Author: by Stephen Hill
Ben Bernanke has retired and Janet Yellen has knocked another $10 billion off the monthly QE bingeing allowance, now down to just $65 billion a month, and falling. Now the Bernanke Put gives way to the vagaries of the cyclical call. Or in other words, it’s closing time on the Great Gatsby party at the Fed, and now the cost of the damage must be paid.
The first drunks out the door, dubbed the Fragile Five by those that have seen it all before, are gentlemen from as far afield as Brazil, Turkey, India, Indonesia and South Africa, as they defend their currencies and raise interest rates, but to little avail. Yes, it was one helluva party while it lasted, costing $4 trillion in QE since 2008.
And the next crowd to depart, from Russia, Argentina, Ukraine and Thailand, aren’t in a much better state either come to think of it, as they leave banging doors and burping about capital controls, just after two earlier escapees, from Cyprus and Egypt, had already slammed their front doors shut. And three of these countries are now plagued by rising and intractable political protests, with death on the streets, which never looks good.
Meanwhile, over on the east side of town, the $24 trillion credit bubble in China is being eased down as well. Between the Fed and the even bigger Hall of the People, they are easing off on a scale that makes Japan’s 1980s binge look like a pre-theatre cocktail party.
And all this in a world where one-half is staring deflation in the eye, none more so than the eurozone, where Greece, Italy, Spain, Portugal, Holland, Estonia, Slovenia, Slovakia, Latvia and now France are in reverse gear, as are those who ill-advisedly pegged their own currencies to the fate of the dreadful euro – Denmark, Hungary and Bulgaria. Mario Draghi says he will do whatever it takes, which probably means keeping three sets of books at least, but he does nothing real, no doubt frozen in the baleful glare of the Bundesbank.
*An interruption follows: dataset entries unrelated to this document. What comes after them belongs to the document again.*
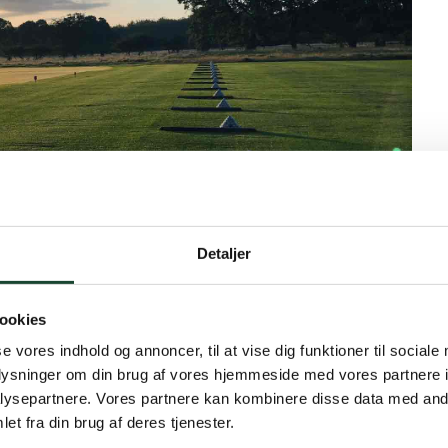
Detaljer
ookies
se vores indhold og annoncer, til at vise dig funktioner til sociale
oplysninger om din brug af vores hjemmeside med vores partnere i
ysepartnere. Vores partnere kan kombinere disse data med andr
 at høre Stefanie fra DGU forklare konceptet vi
et fra din brug af deres tjenester.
So the world’s two biggest economies, the US and China, are not about to haul the world out of the abyss, as they are both cutting stimulus in the face of mounting economic stagnation and deflation.
What will Yeller do now? Monetise the debt, by printing money which the government injects into the real economy, as opposed to the bond and stock markets? Or just nail interest rates to the floor, and risk ending up behind the curve if a revival does manage to get out of bed? Meanwhile, just watch when the yield on US 10-year Treasuries motors through 3 per cent.
It will probably take a tax cut and more doses of monetising QE in a concerted monetary and fiscal approach. That’s not about to happen under Obama, who doesn’t do economics, and is politically a dodo waiting for the end.
And what will China do? That’s the trillion dollar question.